BRIEF → Omitting the pictures, output all of the records precisely as written.

+ + +

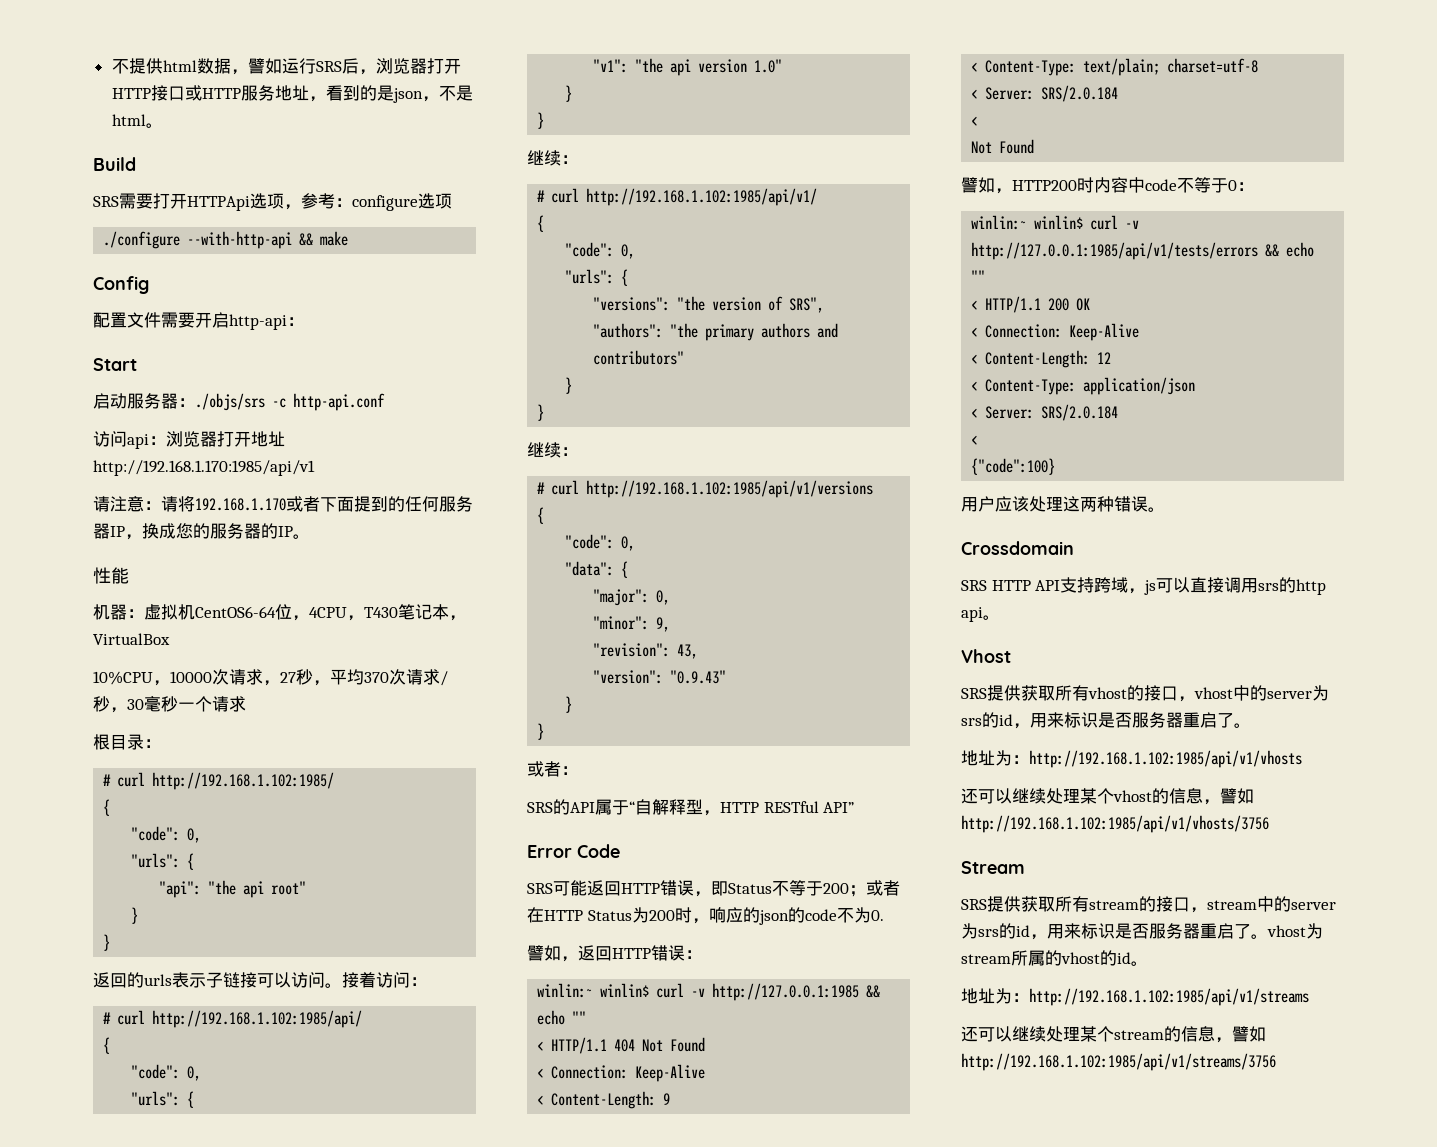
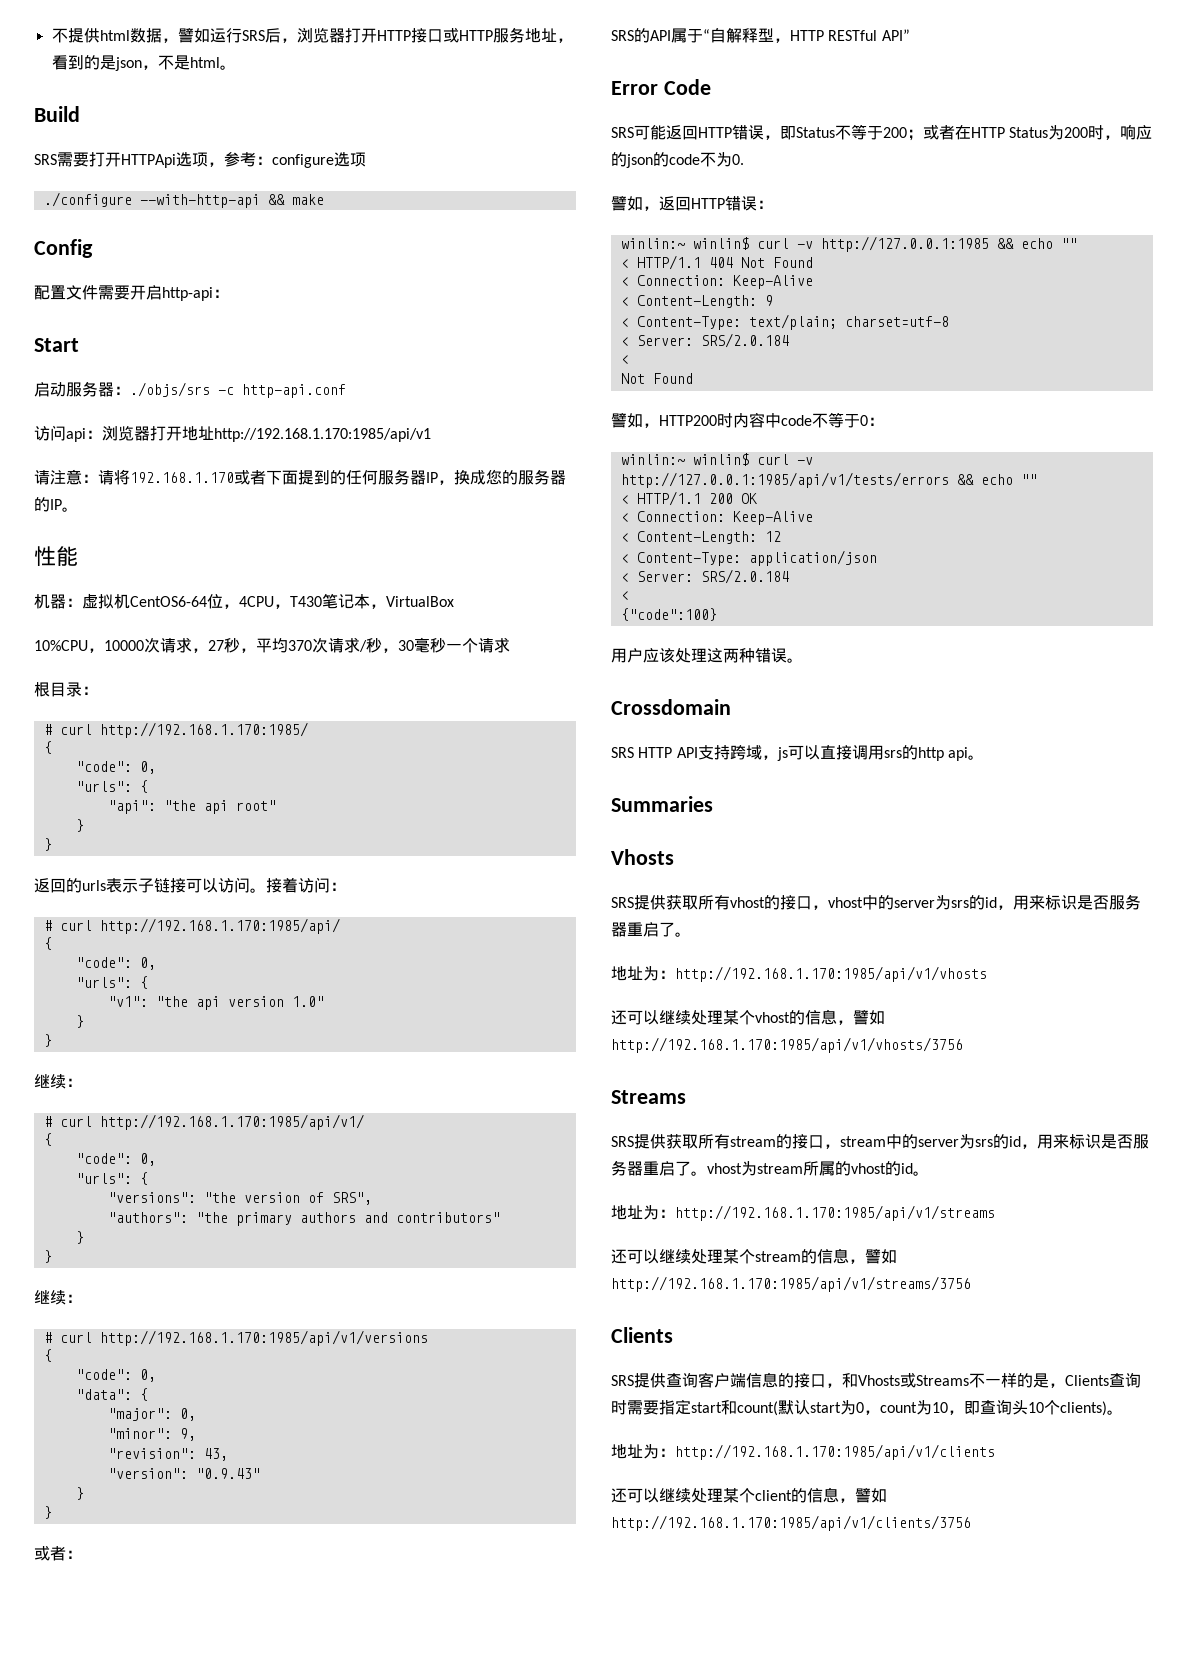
[152,772,335,790] http://192.168.1.102:1985/ -> [99,722,308,738] http://192.168.1.170:1985/
[152,1010,363,1028] http://192.168.1.102:1985/api/ -> [99,918,340,934] http://192.168.1.170:1985/api/
[586,188,818,206] http://192.168.1.102:1985/api/v1/ -> [99,1114,364,1130] http://192.168.1.170:1985/api/v1/
[586,480,874,498] http://192.168.1.102:1985/api/v1/versions -> [99,1330,428,1346] http://192.168.1.170:1985/api/v1/versions
[961,649,1011,663] Vhost -> [611,796,713,812] [611,849,674,865] Summaries // Vhosts
[1029,750,1302,768] http://192.168.1.102:1985/api/v1/vhosts -> [675,966,987,982] http://192.168.1.170:1985/api/v1/vhosts
[961,815,1269,833] [961,861,1025,874] http://192.168.1.102:1985/api/v1/vhosts/3756 // Stream -> [611,1037,963,1053] [611,1090,686,1104] http://192.168.1.170:1985/api/v1/vhosts/3756 // Streams
[1029,988,1309,1006] http://192.168.1.102:1985/api/v1/streams -> [675,1205,995,1221] http://192.168.1.170:1985/api/v1/streams
[961,1053,1276,1071] http://192.168.1.102:1985/api/v1/streams/3756 -> [611,1276,971,1292] [611,1327,673,1343] [611,1372,1141,1388] [611,1399,1123,1416] [611,1444,995,1460] [611,1487,887,1503] [611,1515,971,1531] http://192.168.1.170:1985/api/v1/streams/3756 // Clients // SRS提供查询客户端信息的接口，和Vhosts或Streams不一样的是，Clients查询时需要指定start和count(默认start为0，count为10，即查询头10个clients)。 // 地址为：http://192.168.1.170:1985/api/v1/clients // 还可以继续处理某个client的信息，譬如http://192.168.1.170:1985/api/v1/clients/3756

+ + +

YOUR RESPONSE →
[152,772,335,790] http://192.168.1.102:1985/ -> [99,722,308,738] http://192.168.1.170:1985/
[152,1010,363,1028] http://192.168.1.102:1985/api/ -> [99,918,340,934] http://192.168.1.170:1985/api/
[586,188,818,206] http://192.168.1.102:1985/api/v1/ -> [99,1114,364,1130] http://192.168.1.170:1985/api/v1/
[586,480,874,498] http://192.168.1.102:1985/api/v1/versions -> [99,1330,428,1346] http://192.168.1.170:1985/api/v1/versions
[961,649,1011,663] Vhost -> [611,796,713,812] [611,849,674,865] Summaries // Vhosts
[1029,750,1302,768] http://192.168.1.102:1985/api/v1/vhosts -> [675,966,987,982] http://192.168.1.170:1985/api/v1/vhosts
[961,815,1269,833] [961,861,1025,874] http://192.168.1.102:1985/api/v1/vhosts/3756 // Stream -> [611,1037,963,1053] [611,1090,686,1104] http://192.168.1.170:1985/api/v1/vhosts/3756 // Streams
[1029,988,1309,1006] http://192.168.1.102:1985/api/v1/streams -> [675,1205,995,1221] http://192.168.1.170:1985/api/v1/streams
[961,1053,1276,1071] http://192.168.1.102:1985/api/v1/streams/3756 -> [611,1276,971,1292] [611,1327,673,1343] [611,1372,1141,1388] [611,1399,1123,1416] [611,1444,995,1460] [611,1487,887,1503] [611,1515,971,1531] http://192.168.1.170:1985/api/v1/streams/3756 // Clients // SRS提供查询客户端信息的接口，和Vhosts或Streams不一样的是，Clients查询时需要指定start和count(默认start为0，count为10，即查询头10个clients)。 // 地址为：http://192.168.1.170:1985/api/v1/clients // 还可以继续处理某个client的信息，譬如http://192.168.1.170:1985/api/v1/clients/3756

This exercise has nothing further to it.